O nada é substituído pelo nada de viver

O nada não me deixa só, as pessoas é que me tornam só, como se não existisse mais o nada, para me fazer companhia. As pessoas não têm o poder de afastar o nada de mim. Nada, nem a vida, nem a morte, pode afastar o nada de mim. O nada é a minha essência! Não posso ver o choro, mas posso me ver a chorar. Me tirem tudo, menos o nada, razão de eu viver. As pessoas, a vida, são apenas um momento. O nada dura eternamente no que sou, e isso me faz ser também.

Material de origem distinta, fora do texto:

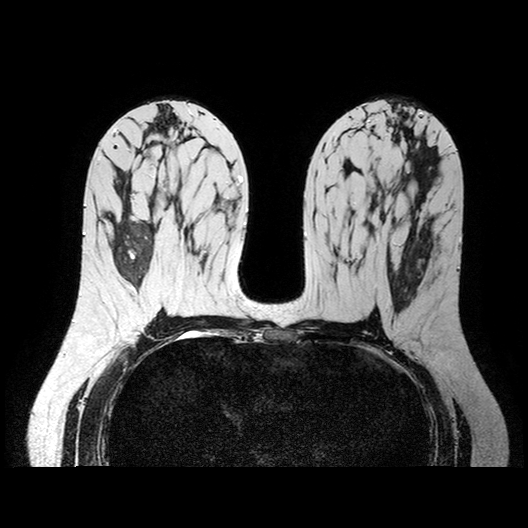
Breast MRI examination; 2 images, each one mid-volume slice chosen by position.
Image 1: axial T2-weighted / STIR image, series "T2W_TSE SENSE", slice 44 of 86.
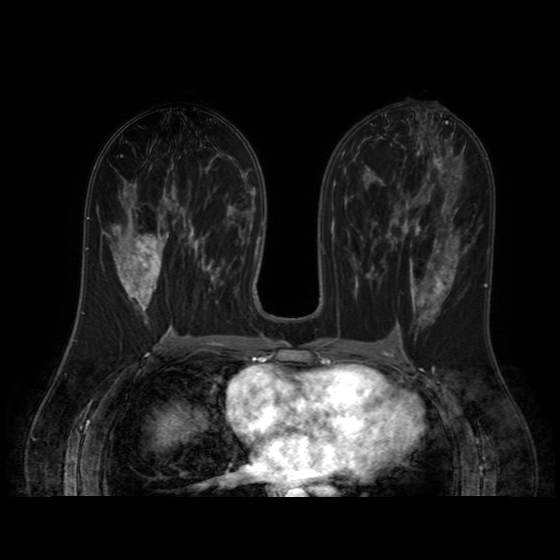
Image 2: axial dynamic contrast-enhanced T1-weighted image, series "AX BLISS_AUTO SENSE", slice 44 of 86, dynamic phase 5 of 8.
Pathology recorded for this patient (not read from these images): pathology diagnosis: stromal hyperplasia no CA (right breast).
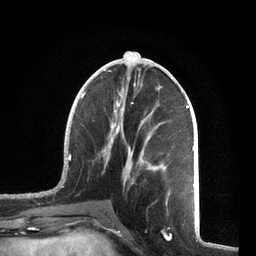
Breast MRI, one axial slice; slice 29 of 72 in the series (ordered by position); cropped to one breast; dynamic contrast-enhanced series, time point 2 of 7 at this slice position (early post-contrast); 3 T; TE 2.1 ms, TR 5.1 ms; 256 × 256 image matrix, field of view 160 × 160 mm. Female patient.
Outlined on this slice (semi-automatic segmentation, software-assisted and operator-edited):
- enhancing-tissue mask used for the functional tumour volume (all voxels passing the contrast-enhancement thresholds inside the analysis volume; usually the tumour): bounding box (x1, y1, x2, y2) in pixels: (61, 70, 195, 205)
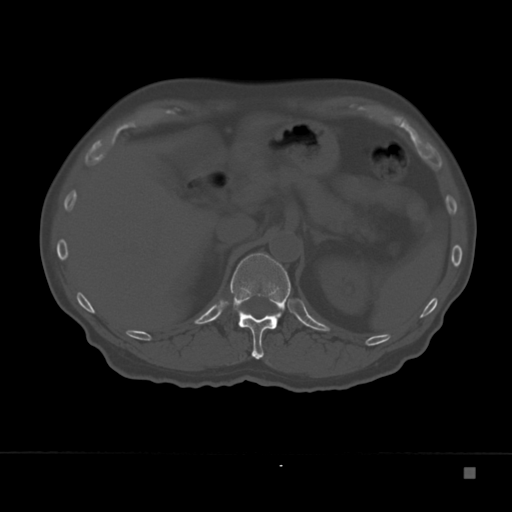
CT including the spine, one axial slice; position 129 of 332 along the scan axis; 120 kVp; bone window (W 1800 / L 400 HU); 1.5 mm slice thickness; 512 × 512 image matrix, field of view 389 × 389 mm. Patient: male, 72 years. From the clinical record (not read from this slice): primary cancer: skeletal.
Structures marked on this image (semi-automatically segmented with operator editing):
- T12 vertebra: box from (x=230, y=253) to (x=291, y=359) px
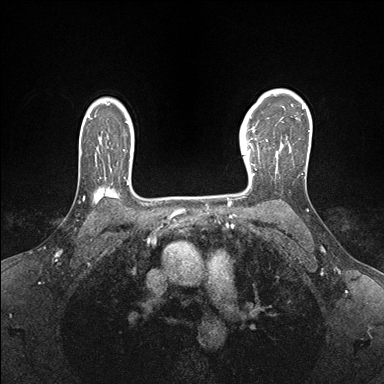
Breast MRI (dynamic contrast-enhanced), one axial slice; slice 119 of 176 in the series (ordered by position); dynamic contrast-enhanced series, time point 2 of 7 at this slice position (early post-contrast); 1.5 T; TE 1.5 ms, TR 4.1 ms; 1.1 mm slice thickness; 384 × 384 image matrix, field of view 320 × 320 mm. Female patient.
Annotated regions visible in this slice (semi-automatic segmentation, software-assisted and operator-edited):
- enhancing-tissue mask used for the functional tumour volume (all voxels passing the contrast-enhancement thresholds inside the analysis volume; usually the tumour): box from (x=240, y=138) to (x=268, y=183) px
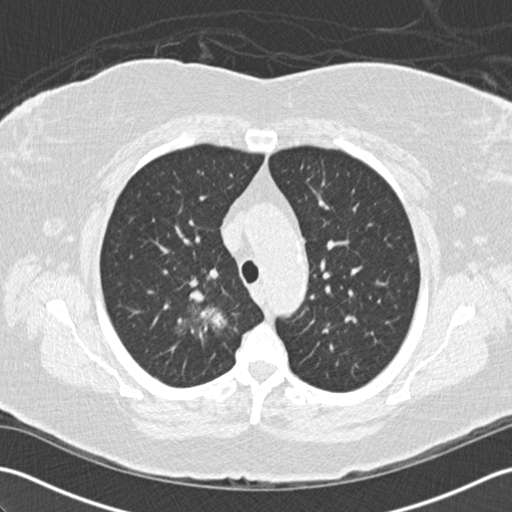
Axial slice from a low-dose chest CT screening exam; baseline screening round; lung window (W 1500 / L -600 HU); 2 mm slice thickness; 512 × 512 image matrix. Female participant, aged 72 years at enrolment. Former smoker at enrolment.
Lesion marked by an expert reader, bounding box <138,273,240,369> (left, top, right, bottom; pixels). The screening reader recorded 2 non-calcified nodules or masses ≥4 mm on this exam (right lower lobe, right lower lobe); which of them this box marks is not recorded. Participant outcome: lung cancer diagnosed 494 days after this screen (after the second annual screen) — bronchiolo-alveolar adenocarcinoma, NOS, right upper lobe, stage IIIB (AJCC 6th edition), 45 mm at pathology.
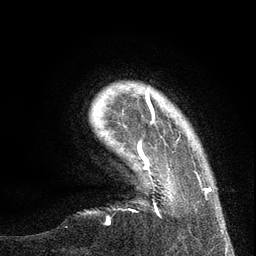
Breast MRI (dynamic contrast-enhanced), one axial slice. Position 18 of 134 along the scan axis. Cropped to one breast. Dynamic contrast-enhanced series, time point 2 of 6 at this slice position (early post-contrast). 3 T. TE 2.7 ms, TR 5.6 ms. 256 × 256 image matrix. Female patient.
Annotated regions visible in this slice (semi-automatic segmentation, software-assisted and operator-edited):
- enhancing-tissue mask used for the functional tumour volume (all voxels passing the contrast-enhancement thresholds inside the analysis volume; usually the tumour): box from (x=137, y=117) to (x=212, y=199) px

Esperar pela vida é pior do que morrer?

Não se morre sem a vida. A vida depende da morte para existir. O que posso esperar da vida, além de morrer? A morte e a solidão são a mesma coisa? E o que é essa solidão em vida? É padecer sem morrer. Minhas mãos são a espontaneidade do mundo quando escrevo, como se eu fosse as mãos do mundo, nas mãos da vida. Quem é só pode se imaginar viver, como a sombra da inexistência, que torna o olhar uma sombra do nada. O depois é a imaginação tranquila, nunca realizada. A imaginação quer chegar ao nada, mas é impossível. Pelo amor, o nada se realiza sem a imaginação. A imaginação é fria, destruída, frágil em sua frieza, como um vidro que se quebra. Tudo se pode esperar do imaginar, menos que desista de imaginar. Imaginar é ter alma. Nada posso esperar da vida, descanso numa imaginação morta, como se me faltasse algo por não viver. Consigo imaginar as coisas sem mim, sem o indefinido da minha morte. É como se minha morte tivesse uma definição pelas coisas vivas, que não estão no ser, e sim nelas mesmas. Apenas a imaginação perturba o sonhar. A alma é minha única esperança de ser feliz. Como o nada pode partir sem mim, se eu fui o partir da esperança do nada? Partir é viver, é ser o partir dentro de mim, não por partir, mas por ser só.

A humildade da vida

Ser só não é uma condição, é destino. O agora não é vida, é a dimensão do infinito, que leva o amor para longe. O amor é a distância do meu ser, para o meu ser. Sem o amor, não há distância, há a proximidade sem amor, como um sorrir que precisa acontecer, se libertando da vida. Me libertei da vida, pois a vida não tem libertação. Dialogando, se chega à consciência do nada; sem dialogar, se chega ao vazio. O vazio de estar comigo sem palavras me tornou palavra. Sendo eu, numa alma incapaz. Ser não substitui a alma, o amor da alma. Não sou exterior a mim, para isso é preciso existir. Existir, para que exista o mundo no exterior de mim. O interior de mim é sem mundo. O mundo interior é o nada no meio do mundo exterior. A realidade não tem interior nem exterior, não é o agora, nem o antes, nem é o depois. É um tempo único, que não dá para viver. Vivemos num tempo fugidio. Nada é inseparável do nada. Necessito da falta de amor, assim como necessito respirar, viver. Não quero ir além de ser: isso é morrer, pelo que aconteceu em ser. Para preservar meu ser, tenho que ir além de ser, não sendo meu ser.